Tarantino Calls 'Inglourious Basterds' A "Masterpiece"? Another 'Basterd' Poster With Eli Roth

Is Diane Kruger Quentin Tarantino’s new muse? No, not at all in fact, she had to fight tooth and nail to get even screentested and seen by the director, who was initially not interested in hiring her for “Inglorious Basterds” (Kruger says he wanted another actress for the part of Bridget Von Hammersmark, but she dropped out, presumably that was Nastassja Kinski?).

However, the photos from the New York Times Sunday magazine spread are very Q&U are they not (the appelation that Quentin and Uma Thurman went under for co-conceiving of the Beatrix Kiddo character from “Kill Bill”)?

The accompanying interview with Tarantino in the NYTimes article is pretty uneventful, but it was a little odd to read Tarantino’s reasoning for rushing ‘Basterds’ was more than just having the film ready in time for Cannes.

“Yes. I wanted to have a masterpiece before the decade’s out,” he said plainly.

Ok, don’t know about you, but we come from the school where you let others laud your work and one should simply just let it speak for itself good or bad. It gives further evidence to pieces like this U.K. Guardian piece that basically posits that Tarantino’s best days might be behind him, and or he may have just fallen in love with his own voice (who stares into the mirror and calls their work a “masterpiece,” but an Adonis?).

In the NYTimes article we also learn that Tarantino is also apparently a massive fan of Bryan Singer’s “Superman Returns” and apparently wrote a still-ongoing 20-page review for the film which will surely ignite geeks to retroactively append the film classic status (for the record we always liked this picture, but love is a strong word).

Anyhow, “Inglourious Basterds” a masterpiece? We’ll give Quentin that it’s his best written work since “Pulp Fiction” and has all the potential to be magnificent, but anything other than that remains to be seen as of now. For the record, we’d love to eat our words and the film to be spectacular, but what we’ve seen so far?… We’re not convinced yet. As usual though (which applies to almost all films), we’re happy to be proven otherwise.

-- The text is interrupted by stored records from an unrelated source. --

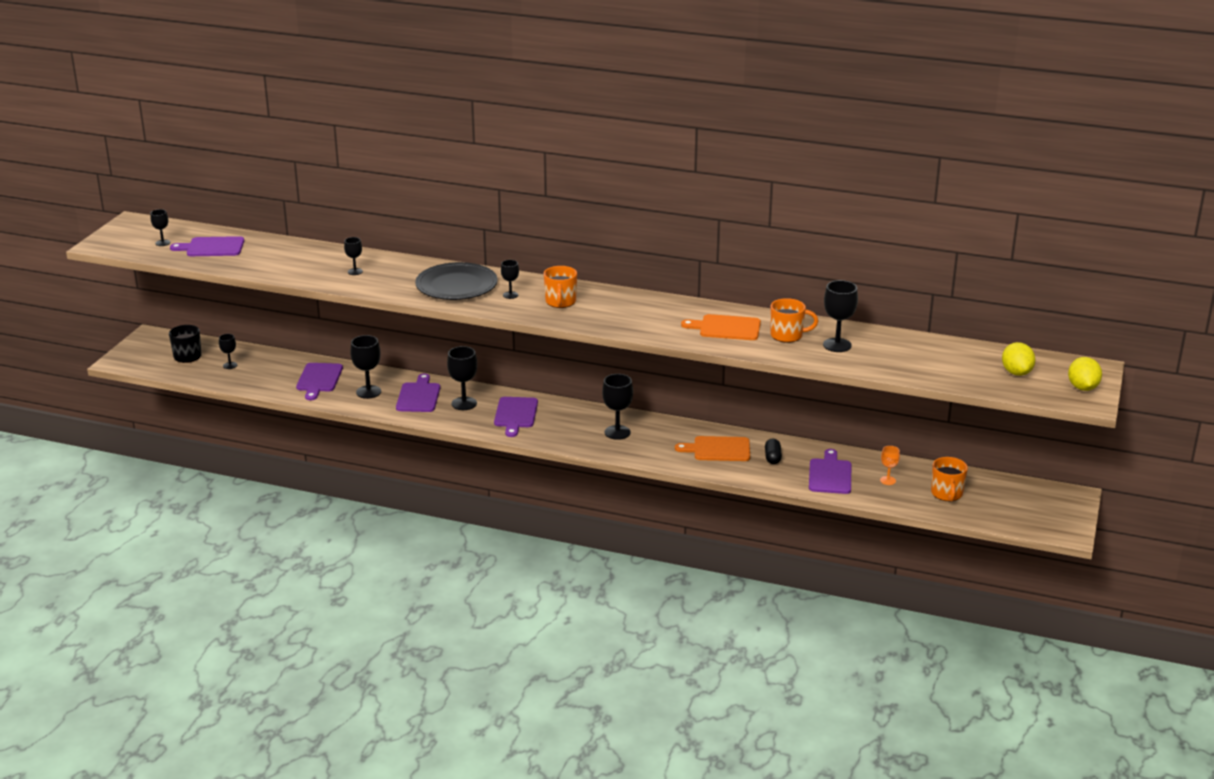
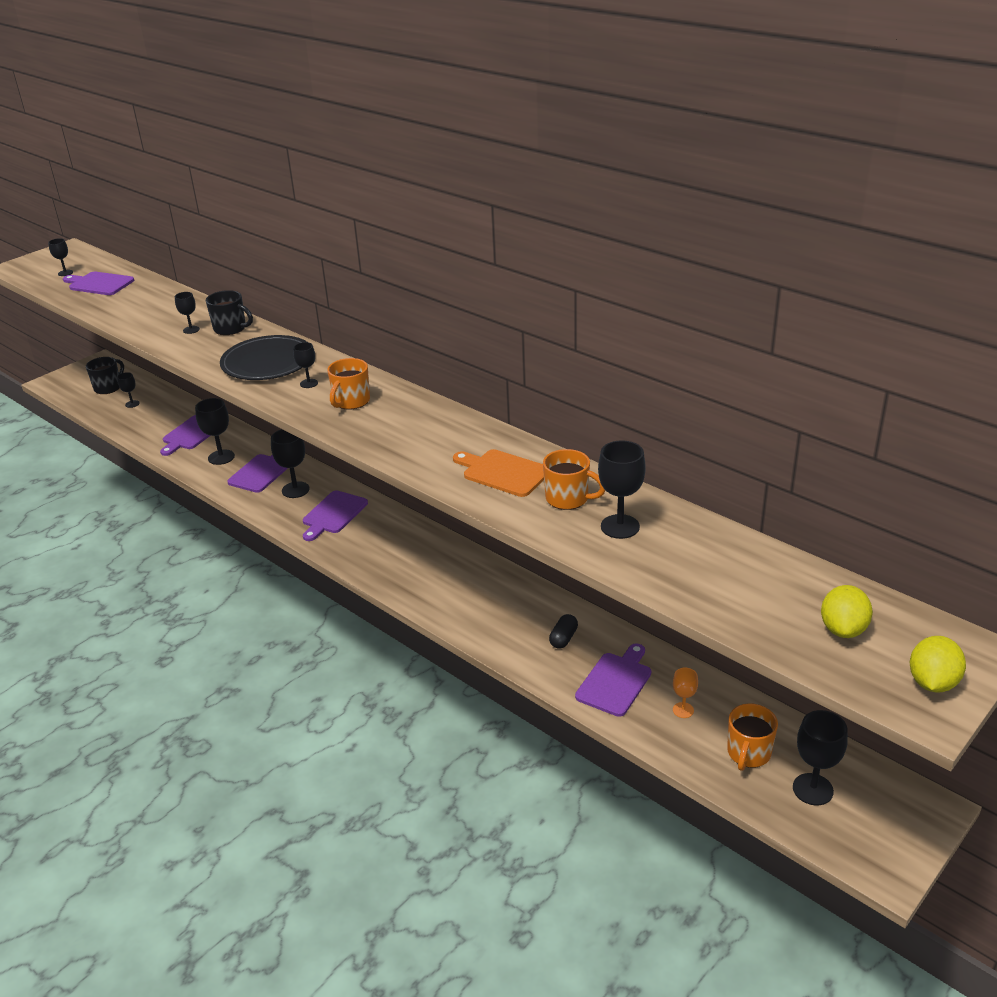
camera: 25 degrees right, 5 degrees up
black goblet [602,374,633,440] -> black goblet moved to [793,710,848,805]
orange cutting board [675,436,750,461] -> none
none -> black mug [206,290,253,335]

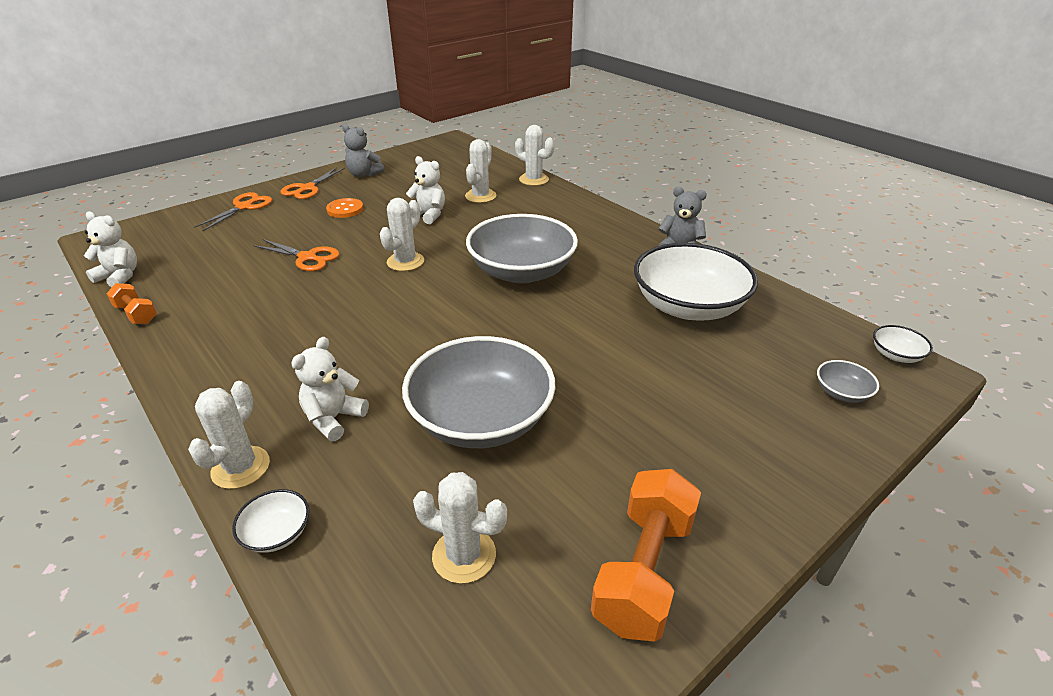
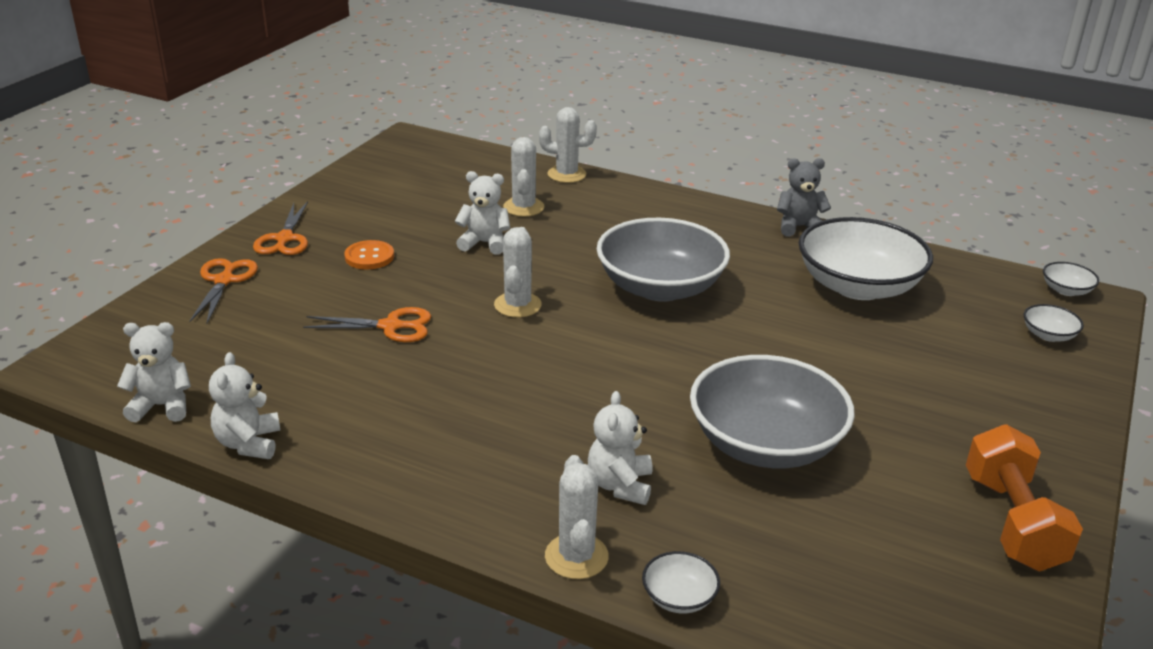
camera: 25 degrees left, 5 degrees down
orange dumbbell [106,283,157,324] -> white teddy bear [209,352,280,459]
grey teddy bear [342,124,384,177] -> none
white cactus [413,472,507,584] -> none
grey bowl [817,360,879,403] -> white bowl [1024,304,1084,342]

Update: Remember the “Brad Pitt is a Basterd” teaser poster for the film? Well Eli Roth has his own version now.

QT archives who have the exclusive poster describe his character (for those that haven’t already read the script), as “The Bear Jew. A baseball-bat-swinging Brooklynite with an almost Mr Blonde-esque psychopathic twist to his personality,” and that’s almost on the money. The character is actually from Boston.